We Care incurred a fair amount of criticism recently for making a big purchase, but the nonprofit’s board president is defending the organization.
The We Care board took some flak last month after the organization purchased the former Aldi building on S.R. 931. Some said the organization could have used the money for better purposes, and others decried the move as against the organization’s founding principles.
Brian Bronson, the son of We Care founder Dick Bronson, took issue with the wording of a press release issued to announce the purchase of the former Aldi, which claimed the move was a “longtime dream” of the organization’s founders.
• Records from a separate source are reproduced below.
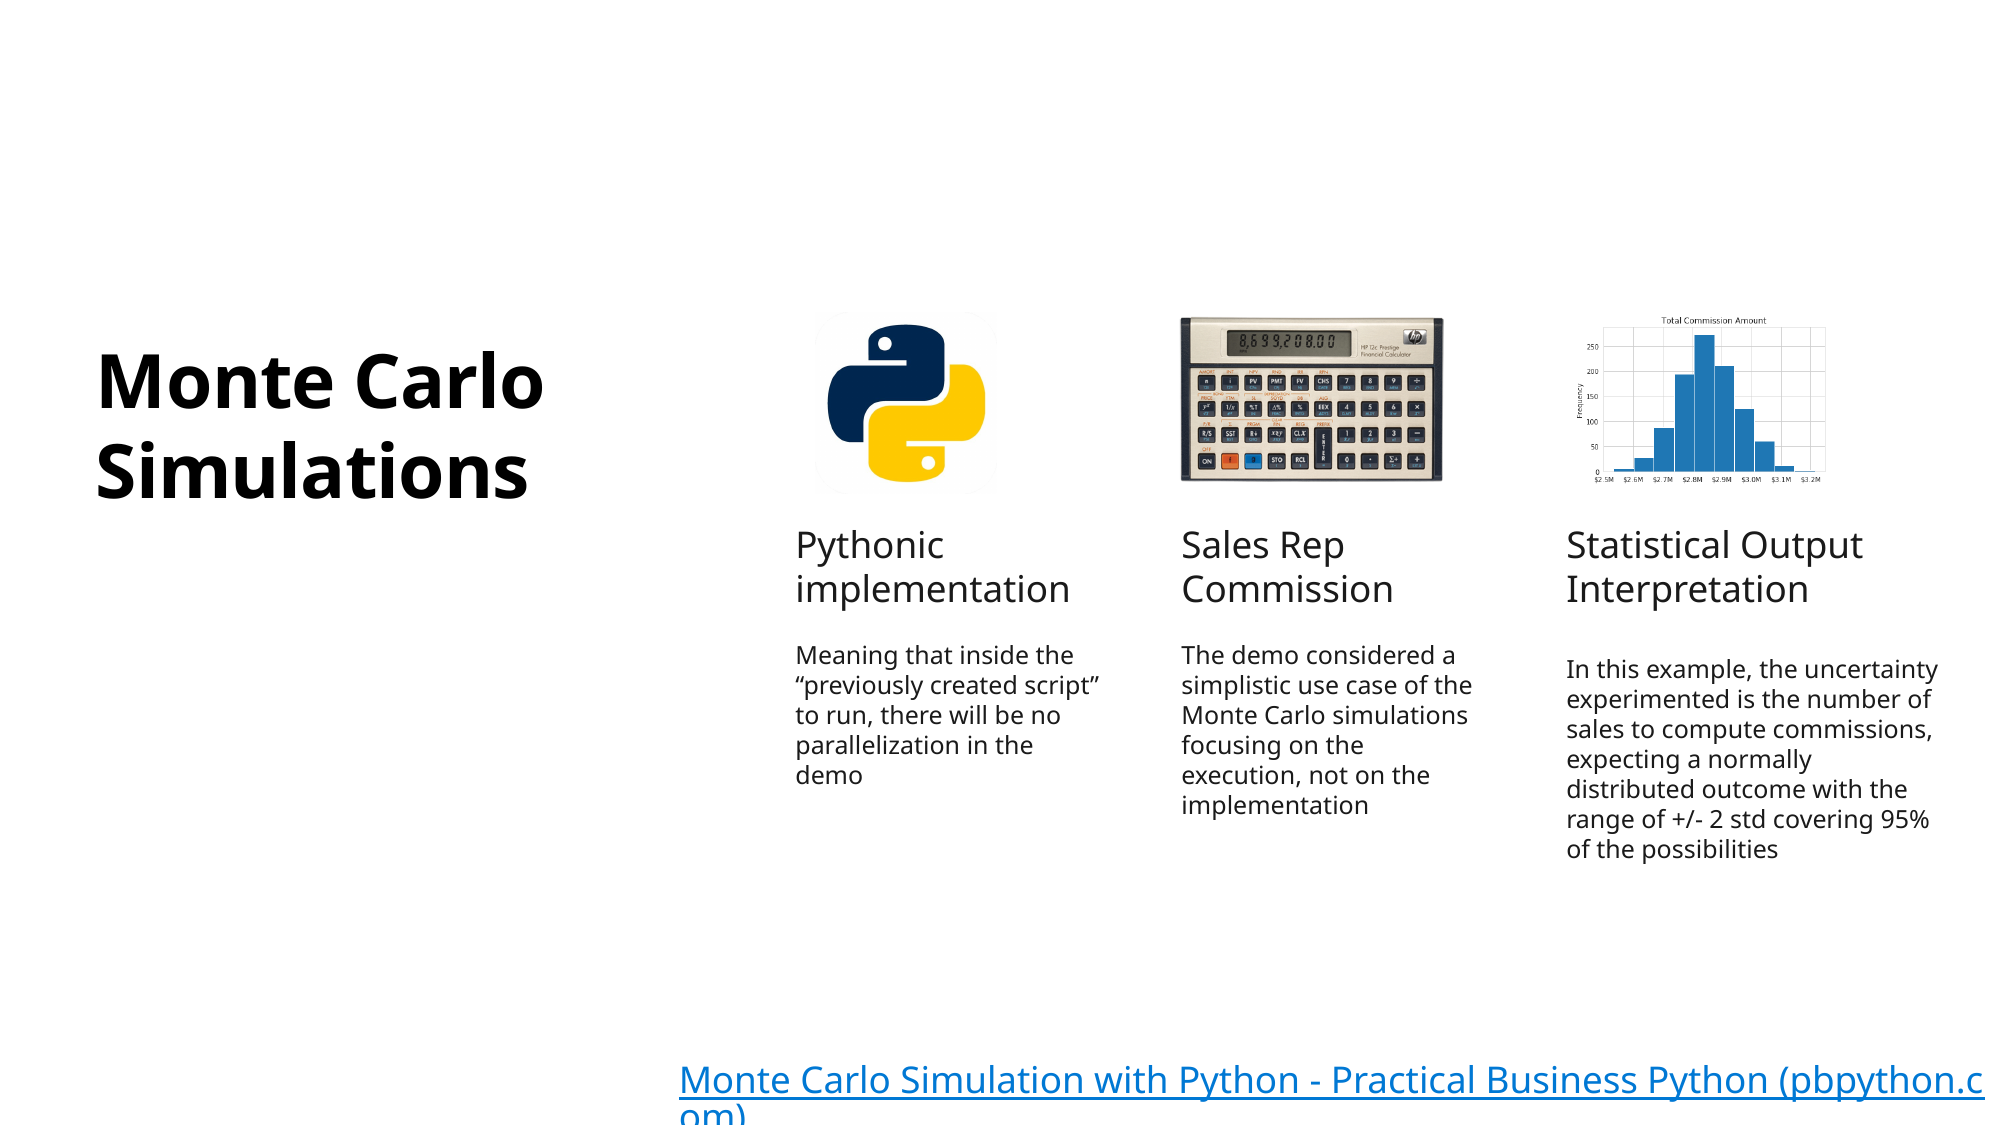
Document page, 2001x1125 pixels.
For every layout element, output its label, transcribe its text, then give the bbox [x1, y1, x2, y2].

picture [1175, 296, 1449, 502]
picture [815, 312, 998, 495]
picture [1572, 312, 1831, 487]
title Monte Carlo Simulations [95, 332, 779, 515]
text_box Statistical Output Interpretation In this example, the uncertainty experimented is the number of sales to compute commissions, expecting a normally distributed outcome with the range of +/- 2 std covering 95% of the possibilities [1551, 514, 1962, 871]
text_box Monte Carlo Simulation with Python - Practical Business Python (pbpython.com) [664, 1049, 2000, 1115]
text_box Sales Rep Commission The demo considered a simplistic use case of the Monte Carlo simulations focusing on the execution, not on the implementation [1166, 514, 1505, 827]
text_box Pythonic implementation Meaning that inside the “previously created script” to run, there will be no parallelization in the demo [780, 514, 1119, 797]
“My father, Dick Bronson, most certainly did not have a dream about owning a building for We Care. He will literally roll over in his grave at the assumption that this is one of his dreams. He was for and only for distributing money to our local charities to help the needy all year round,” said Bronson in a comment on social media that has since been deleted.
Similarly, We Care’s website claims “The We Care Hope Fund will invest all donations, gifts, bequests, and memorials in trust until such time as the We Care Telethon should cease to exist.”
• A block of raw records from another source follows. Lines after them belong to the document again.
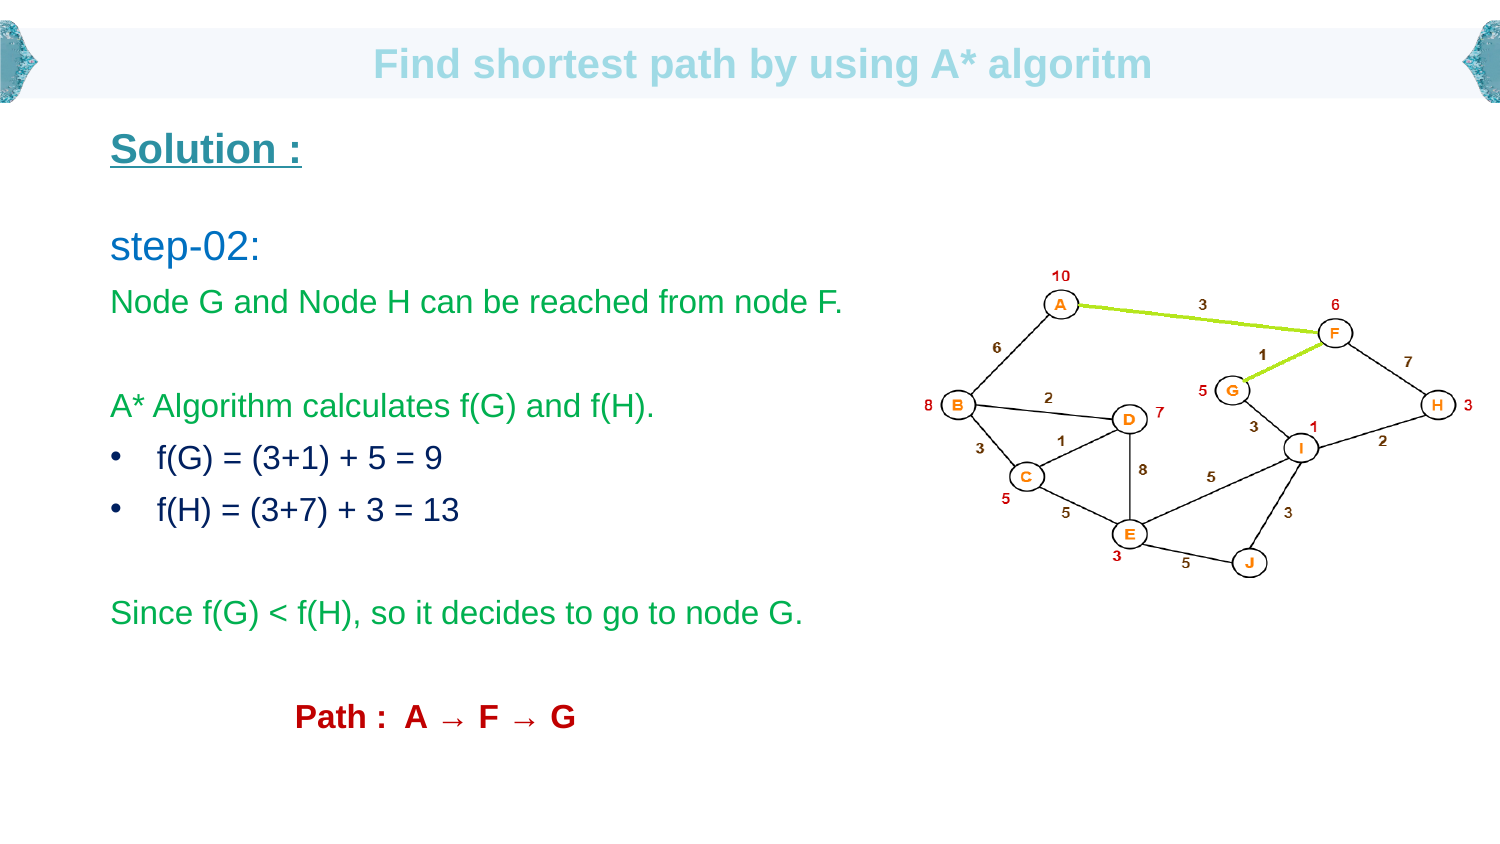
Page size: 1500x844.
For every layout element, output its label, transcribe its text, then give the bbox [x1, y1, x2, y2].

text_box Solution : [102, 103, 312, 176]
text_box [42, 26, 1458, 100]
picture [1437, 21, 1500, 103]
text_box Find shortest path by using A* algoritm [373, 36, 1181, 87]
text_box step-02: Node G and Node H can be reached from node F. A* Algorithm calculates f(G) and f(H). f(G) = (3+1) + 5 = 9 f(H) = (3+7) + 3 = 13 Since f(G) < f(H), so it decides to go to node G. Path : A → F → G [102, 199, 897, 739]
text_box [895, 241, 1500, 603]
picture [0, 21, 63, 103]
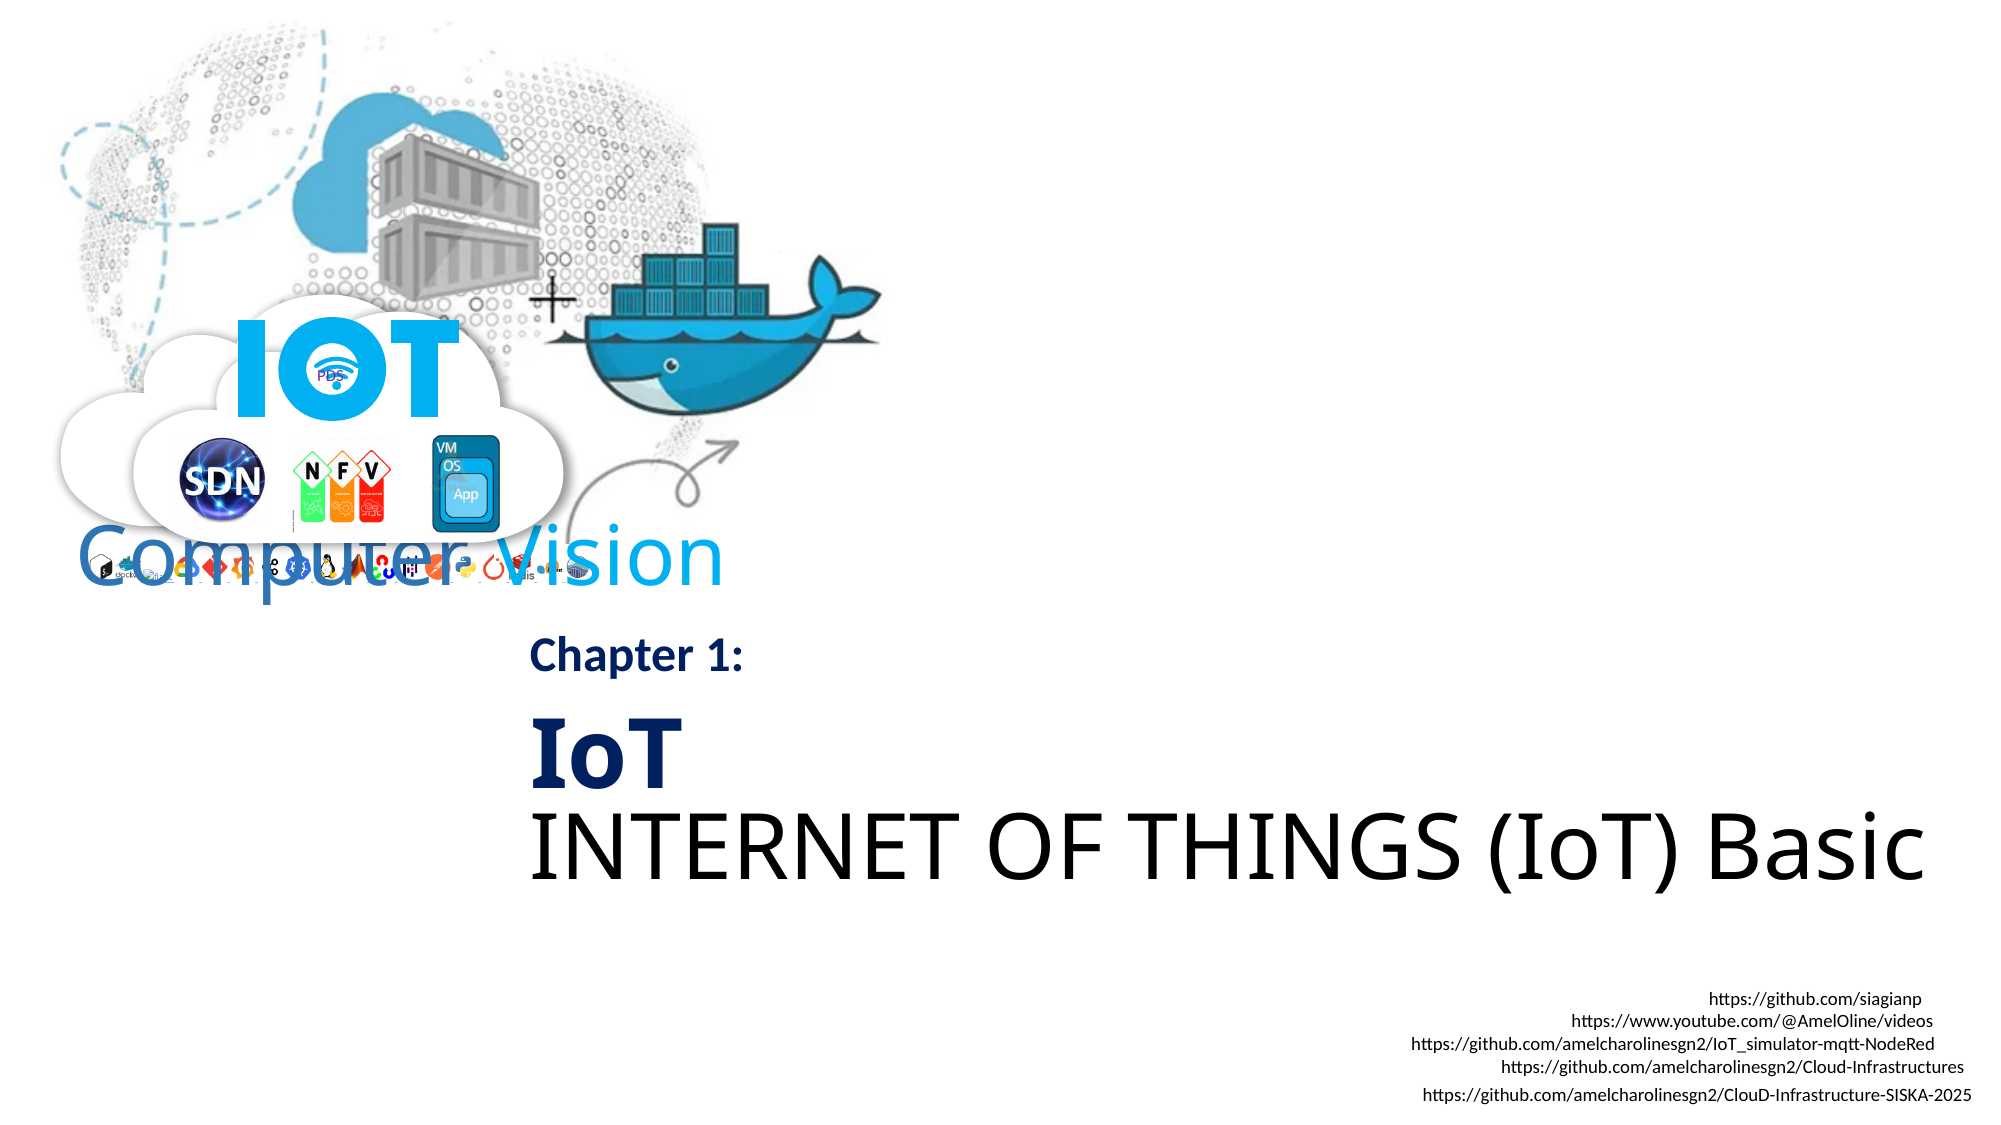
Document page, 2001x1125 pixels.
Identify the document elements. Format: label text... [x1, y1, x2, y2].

Rebecca Varnell, We Care’s board president, said the organization’s founding principles still hold true and that only the organization’s “profits” were used to purchase the building. Dollars donated to the organization for designated purposes were only ever used for those purposes, she said.
“That Aldi building was only purchased by any funds we made off of any designated dollars,” said Varnell. “Every time someone gives you a dollar and tells you they want to use it for this or this, you by law have to do that. So if someone gives me money and it’s for the trust fund, it has to go toward the trust fund. It can’t be put to go to any of the agencies. It can’t be used for any other thing but that. That’s been honored throughout. Now any monies made off of investments, which are dollars that are given to us, we take a portion of those dollars, we invest them to grow this, which was part of the reason we have a trust fund. Well, it’s not a trust; it’s a fund. The reason we have the Hope fund was to make money off of the money that people were putting in. So we’ve made money. We’ve not touched it. That’s why it’s growing to the large amount that it’s at.”
She hopes, in the long run, the building’s maintenance and utilities would be covered completely by either interest on the fund or local businesses that have pledged to assist the nonprofit. The building also would be used by other nonprofits throughout the course of the year, she said. Varnell also said We Care’s options for other events would be expanded by the purchase of the building.